Di sisi lain, sejumlah komoditas justru mengalami penurunan harga cukup signifikan.
Harga cabai merah besar turun Rp4.350 atau 8,82 persen menjadi Rp44.950 per kilogram. Cabai merah keriting juga turun Rp2.450 atau 4,80 persen menjadi Rp48.550 per kilogram.
Cabai rawit hijau turun Rp3.500 atau 6,38 persen menjadi Rp51.400 per kilogram.
Harga daging ayam ras segar turun Rp2.950 atau 7,15 persen menjadi Rp38.300 per kilogram.
Penurunan juga terjadi pada telur ayam ras segar yang turun Rp1.600 atau 5,44 persen menjadi Rp27.800 per kilogram.
Sementara harga daging sapi kualitas 1 turun Rp4.250 atau 2,81 persen menjadi Rp147.150 per kilogram.
Untuk minyak goreng, harga minyak goreng curah turun Rp900 atau 4,40 persen menjadi Rp19.550 per kilogram.
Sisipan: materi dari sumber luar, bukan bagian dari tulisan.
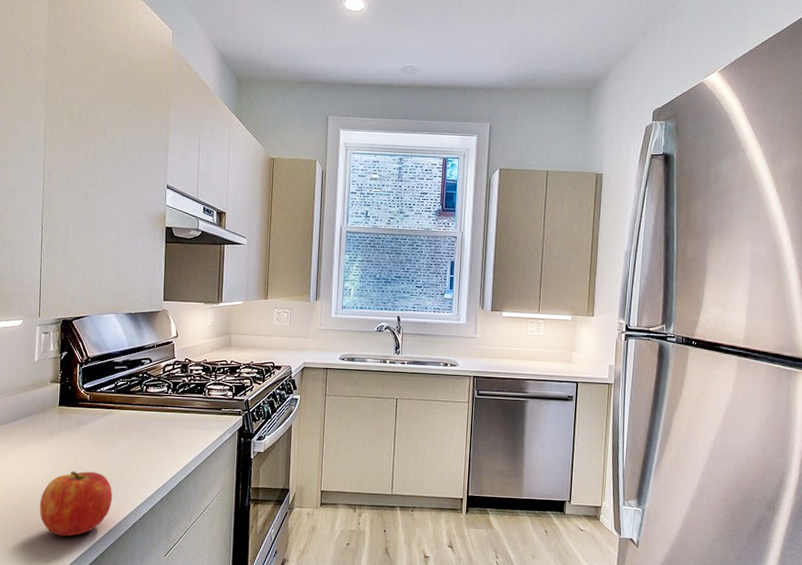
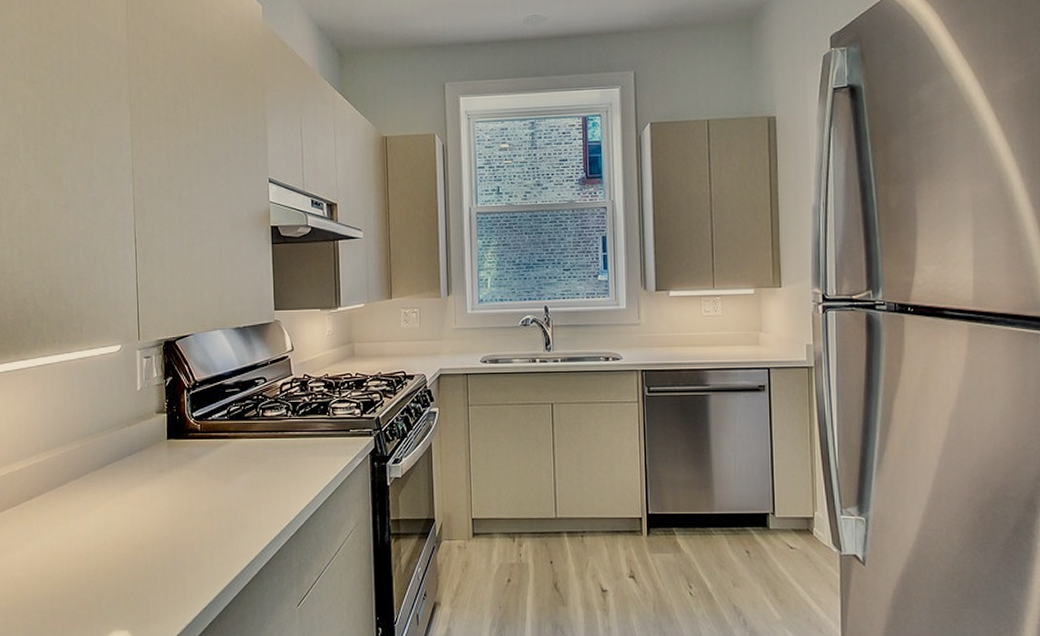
apple: present [39,471,112,537] -> none [153,512,234,589]

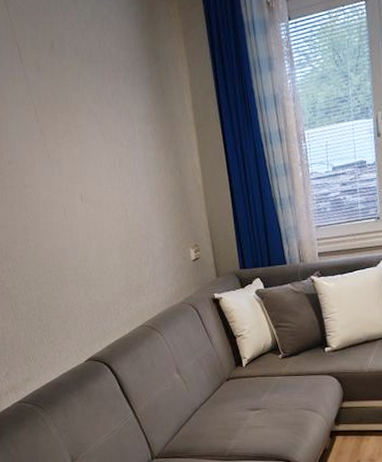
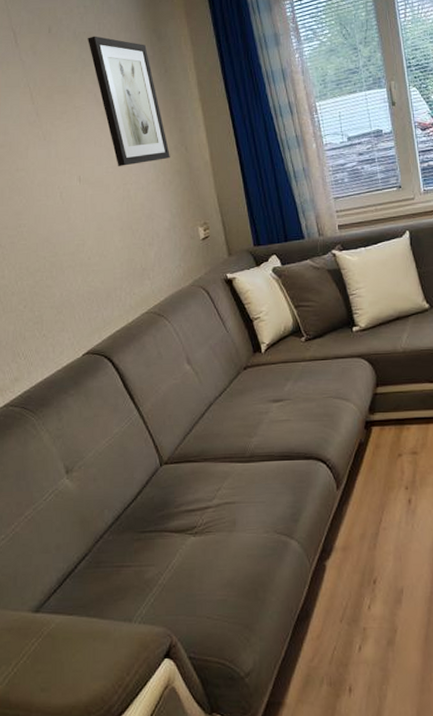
wall art: none [88,53,165,187] -> present [88,36,170,166]

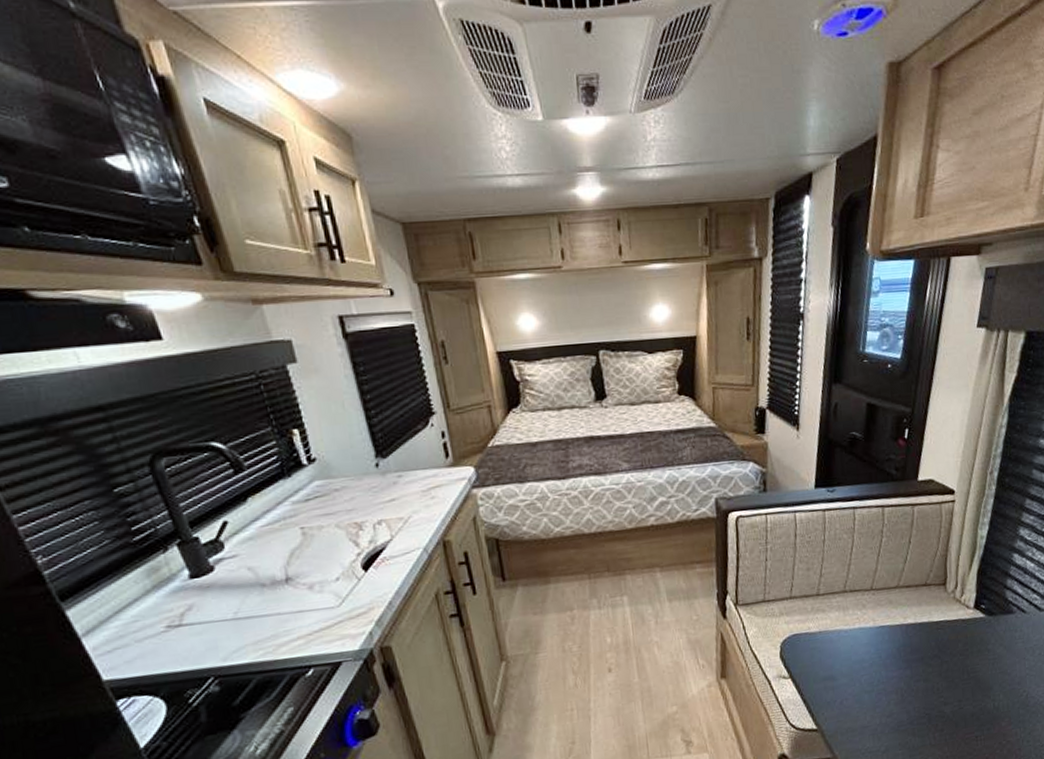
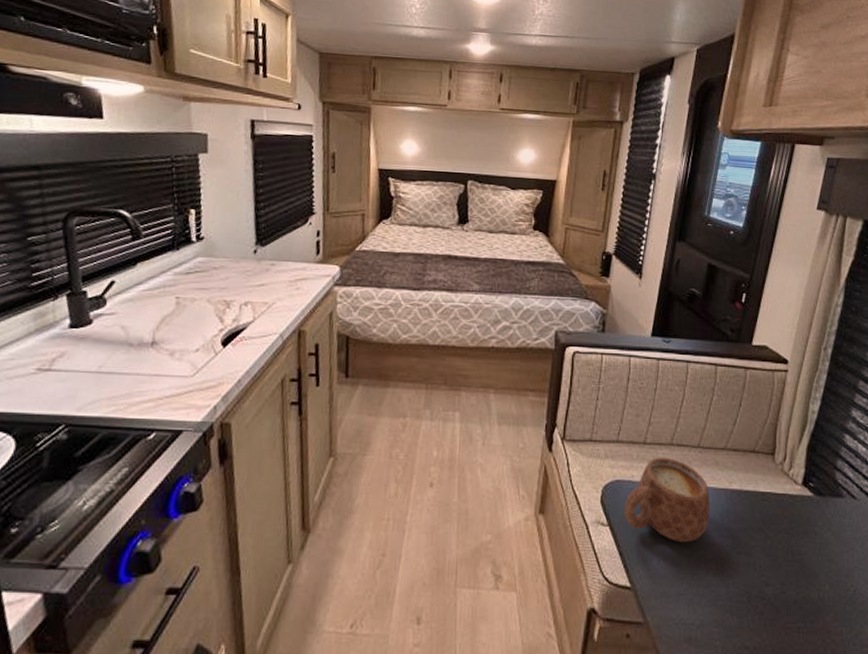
mug: none [803,604,888,682] -> present [624,457,710,543]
Minyak goreng kemasan bermerek 1 turun Rp300 atau 1,24 persen menjadi Rp23.950 per kilogram, sedangkan kemasan bermerek 2 turun Rp450 atau 1,91 persen menjadi Rp23.100 per kilogram.
Harga beras juga cenderung turun pada kualitas menengah dan premium. Beras kualitas medium I turun Rp200 atau 1,22 persen menjadi Rp16.250 per kilogram. Beras medium II turun Rp300 atau 1,84 persen menjadi Rp16.000 per kilogram.
Beras kualitas super I turun Rp400 atau 2,25 persen menjadi Rp17.350 per kilogram, sementara beras super II turun Rp350 atau 2,03 persen menjadi Rp16.850 per kilogram.
Namun, beras kualitas bawah I justru naik Rp200 atau 1,35 persen menjadi Rp15.050 per kilogram. Beras kualitas bawah II tidak mengalami perubahan dan bertahan di Rp14.650 per kilogram. Untuk gula pasir lokal, harga juga tercatat tetap di Rp19.050 per kilogram.